→ **PROBLEM DESCRIPTION**: Write out the records beneath this line exactly as they appear, minus any images.

────────────────

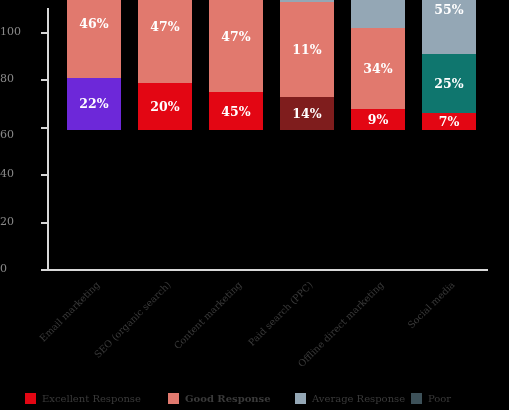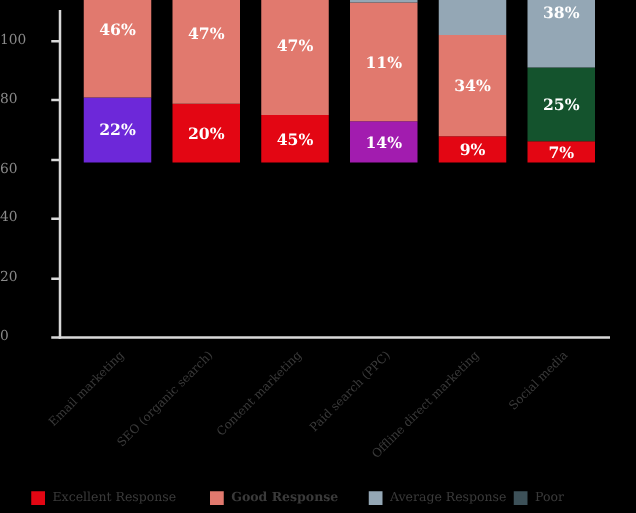--- a/index.html
+++ b/index.html
@@ -138,7 +138,7 @@
           <span>25%</span>
         </div>
         <div class="seg" style="height: 90.06px; background: rgb(148, 167, 181);">
-          <span>38%</span>
+          <span>55%</span>
         </div>
       </div>
     </div>

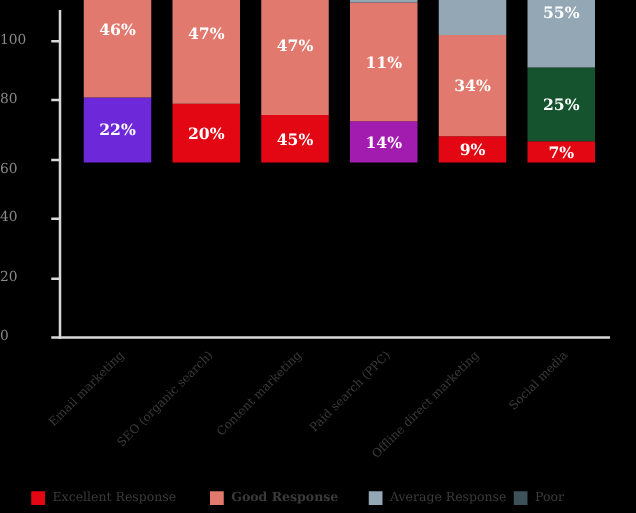--- a/index.html
+++ b/index.html
@@ -134,7 +134,7 @@
         <div class="seg" style="height: 16.59px; background: rgb(227, 6, 19);">
           <span>7%</span>
         </div>
-        <div class="seg" style="height: 59.25px; background: #14532d;">
+        <div class="seg" style="height: 59.25px; background: #0f766e;">
           <span>25%</span>
         </div>
         <div class="seg" style="height: 90.06px; background: rgb(148, 167, 181);">

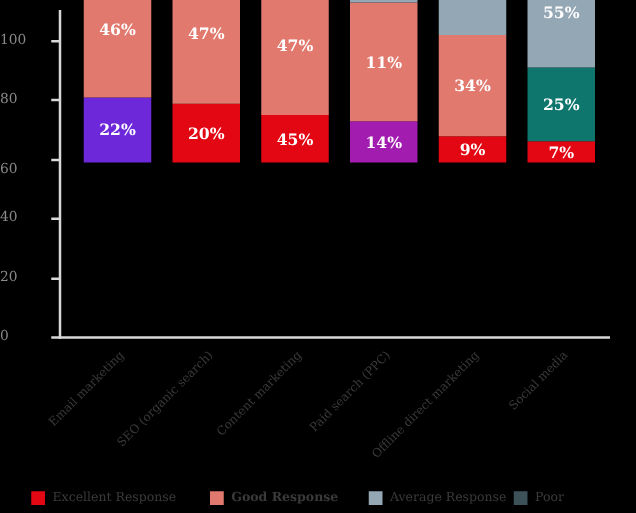--- a/index.html
+++ b/index.html
@@ -113,7 +113,7 @@
         </div>
       </div>
       <div class="bar" style="left: 280px; bottom: 141px; width: 54px;">
-        <div class="seg" style="height: 33.18px; background: #a21caf; text-align: center;">
+        <div class="seg" style="height: 33.18px; background: #7f1d1d; text-align: center;">
           <span>14%</span>
         </div>
         <div class="seg" style="height: 94.8px; background: rgb(225, 121, 110);">

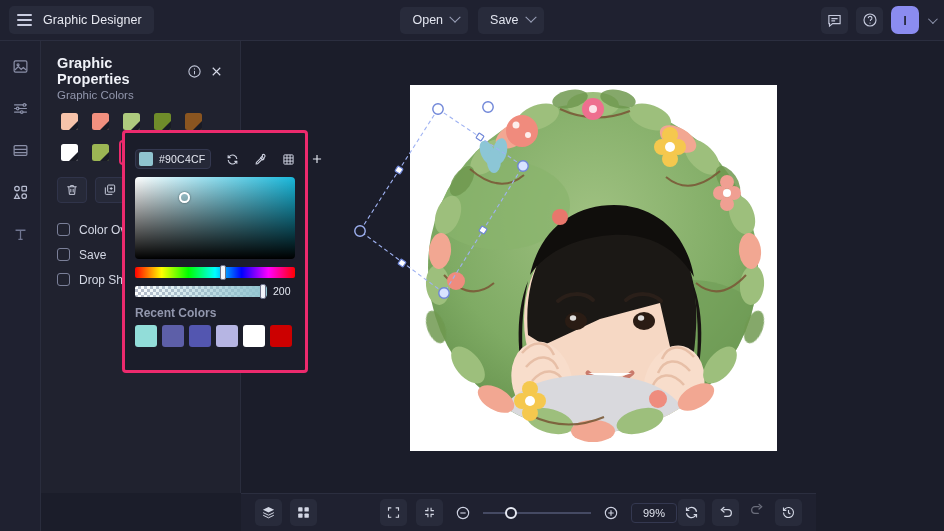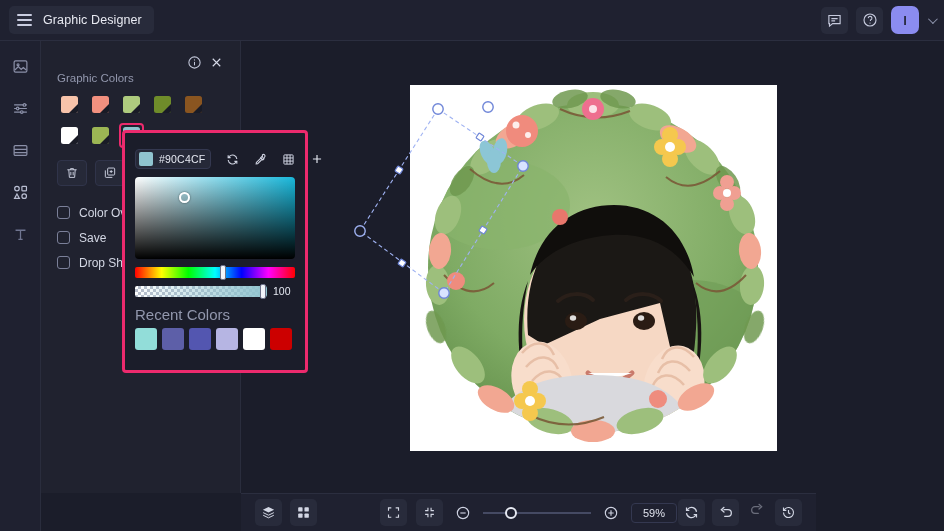--- a/index.html
+++ b/index.html
@@ -172,6 +172,16 @@
       <span class="brand-title">Graphic Designer</span>
     </div>
 
+    <div class="top-center">
+      <button class="tbtn">
+        <span>Open</span>
+        <span class="chev"></span>
+      </button>
+      <button class="tbtn">
+        <span>Save</span>
+        <span class="chev"></span>
+      </button>
+    </div>
 
     <div class="top-right">
       <div class="icon-sq">

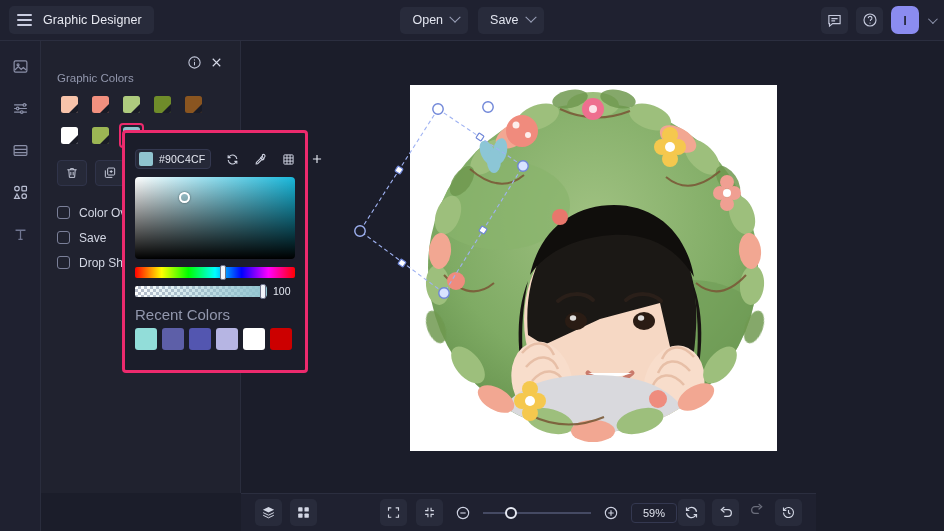--- a/index.html
+++ b/index.html
@@ -241,6 +241,7 @@
 
   <div class="panel">
     <div class="panel-head">
+      <span class="panel-title">Graphic Properties</span>
       <span class="sp"></span>
       <span class="hi">
         <svg width="15" height="15" viewBox="0 0 24 24" fill="none" stroke="#c3c8da" stroke-width="1.7">

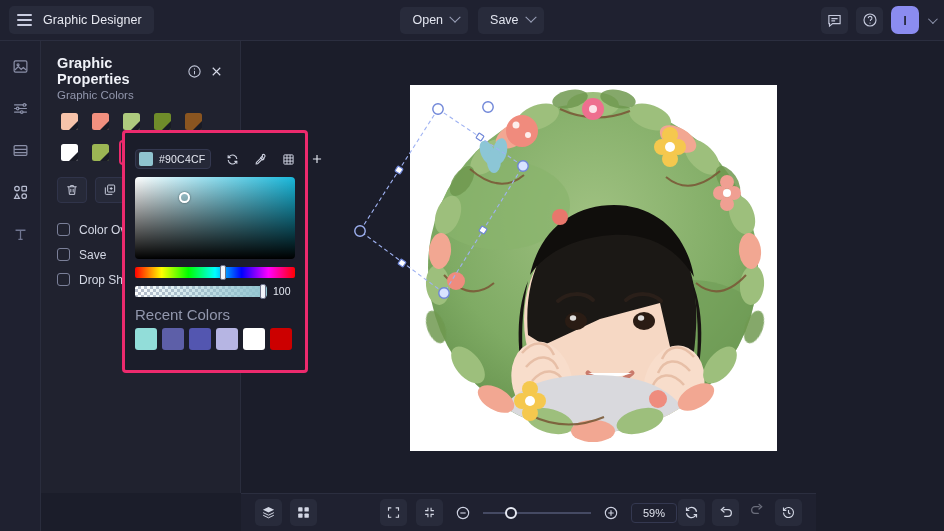--- a/index.html
+++ b/index.html
@@ -363,7 +363,7 @@
       <div class="alphabar">
         <span class="knob" style="left:125px"></span>
       </div>
-      <span class="alphaval">100</span>
+      <span class="alphaval">200</span>
     </div>
 
     <div class="recent-lbl">Recent Colors</div>

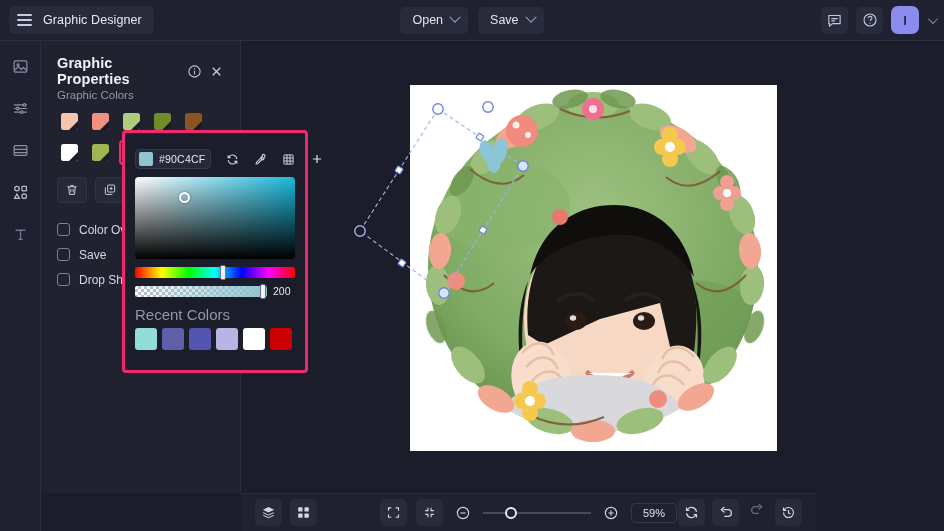--- a/index.html
+++ b/index.html
@@ -123,7 +123,7 @@
      background-size: 100% 100%, 6px 6px, 6px 6px;
      background-position: 0 0, 0 0, 3px 3px; }
   .alphaval { font-size: 10.5px; color: #e4e7f0; }
-  .recent-lbl { margin-top: 9px; font-size: 15px; color: #9297ad; }
+  .recent-lbl { margin-top: 9px; font-size: 12px; color: #9297ad; font-weight: bold; }
   .recent { margin-top: 5px; display: flex; gap: 5px; }
   .rsw { width: 22px; height: 22px; border-radius: 3px; cursor: pointer; }
 

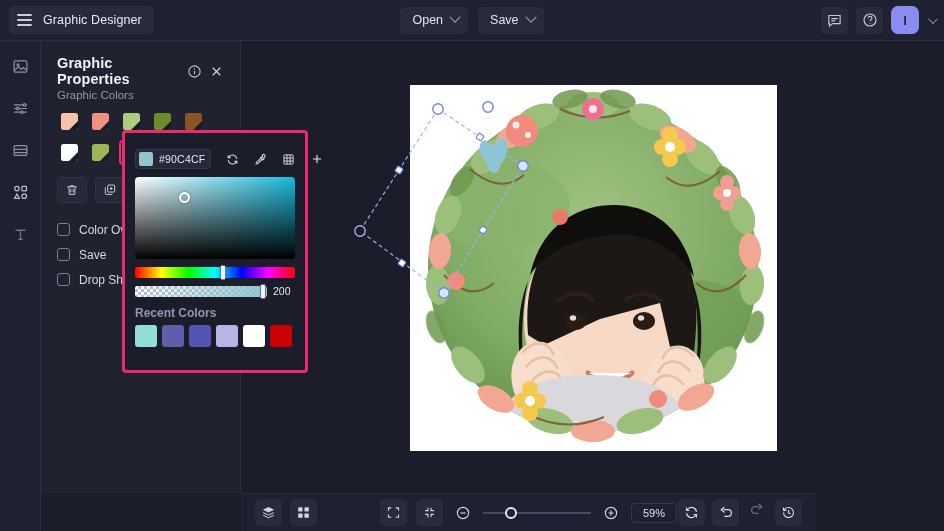--- a/index.html
+++ b/index.html
@@ -568,7 +568,7 @@
             <path d="M8 12h8M12 8v8"></path>
         </svg>
       </span>
-      <span class="zoomval">59%</span>
+      <span class="zoomval">99%</span>
     </div>
 
     <div class="bb-right">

────────────────

→ **TASK RESULT**:
--- a/index.html
+++ b/index.html
@@ -138,7 +138,7 @@
           <span>25%</span>
         </div>
         <div class="seg" style="height: 90.06px; background: rgb(148, 167, 181);">
-          <span>38%</span>
+          <span>55%</span>
         </div>
       </div>
     </div>

--- a/index.html
+++ b/index.html
@@ -134,7 +134,7 @@
         <div class="seg" style="height: 16.59px; background: rgb(227, 6, 19);">
           <span>7%</span>
         </div>
-        <div class="seg" style="height: 59.25px; background: #14532d;">
+        <div class="seg" style="height: 59.25px; background: #0f766e;">
           <span>25%</span>
         </div>
         <div class="seg" style="height: 90.06px; background: rgb(148, 167, 181);">

--- a/index.html
+++ b/index.html
@@ -113,7 +113,7 @@
         </div>
       </div>
       <div class="bar" style="left: 280px; bottom: 141px; width: 54px;">
-        <div class="seg" style="height: 33.18px; background: #a21caf; text-align: center;">
+        <div class="seg" style="height: 33.18px; background: #7f1d1d; text-align: center;">
           <span>14%</span>
         </div>
         <div class="seg" style="height: 94.8px; background: rgb(225, 121, 110);">

--- a/index.html
+++ b/index.html
@@ -172,6 +172,16 @@
       <span class="brand-title">Graphic Designer</span>
     </div>
 
+    <div class="top-center">
+      <button class="tbtn">
+        <span>Open</span>
+        <span class="chev"></span>
+      </button>
+      <button class="tbtn">
+        <span>Save</span>
+        <span class="chev"></span>
+      </button>
+    </div>
 
     <div class="top-right">
       <div class="icon-sq">

--- a/index.html
+++ b/index.html
@@ -241,6 +241,7 @@
 
   <div class="panel">
     <div class="panel-head">
+      <span class="panel-title">Graphic Properties</span>
       <span class="sp"></span>
       <span class="hi">
         <svg width="15" height="15" viewBox="0 0 24 24" fill="none" stroke="#c3c8da" stroke-width="1.7">

--- a/index.html
+++ b/index.html
@@ -363,7 +363,7 @@
       <div class="alphabar">
         <span class="knob" style="left:125px"></span>
       </div>
-      <span class="alphaval">100</span>
+      <span class="alphaval">200</span>
     </div>
 
     <div class="recent-lbl">Recent Colors</div>

--- a/index.html
+++ b/index.html
@@ -123,7 +123,7 @@
      background-size: 100% 100%, 6px 6px, 6px 6px;
      background-position: 0 0, 0 0, 3px 3px; }
   .alphaval { font-size: 10.5px; color: #e4e7f0; }
-  .recent-lbl { margin-top: 9px; font-size: 15px; color: #9297ad; }
+  .recent-lbl { margin-top: 9px; font-size: 12px; color: #9297ad; font-weight: bold; }
   .recent { margin-top: 5px; display: flex; gap: 5px; }
   .rsw { width: 22px; height: 22px; border-radius: 3px; cursor: pointer; }
 

--- a/index.html
+++ b/index.html
@@ -568,7 +568,7 @@
             <path d="M8 12h8M12 8v8"></path>
         </svg>
       </span>
-      <span class="zoomval">59%</span>
+      <span class="zoomval">99%</span>
     </div>
 
     <div class="bb-right">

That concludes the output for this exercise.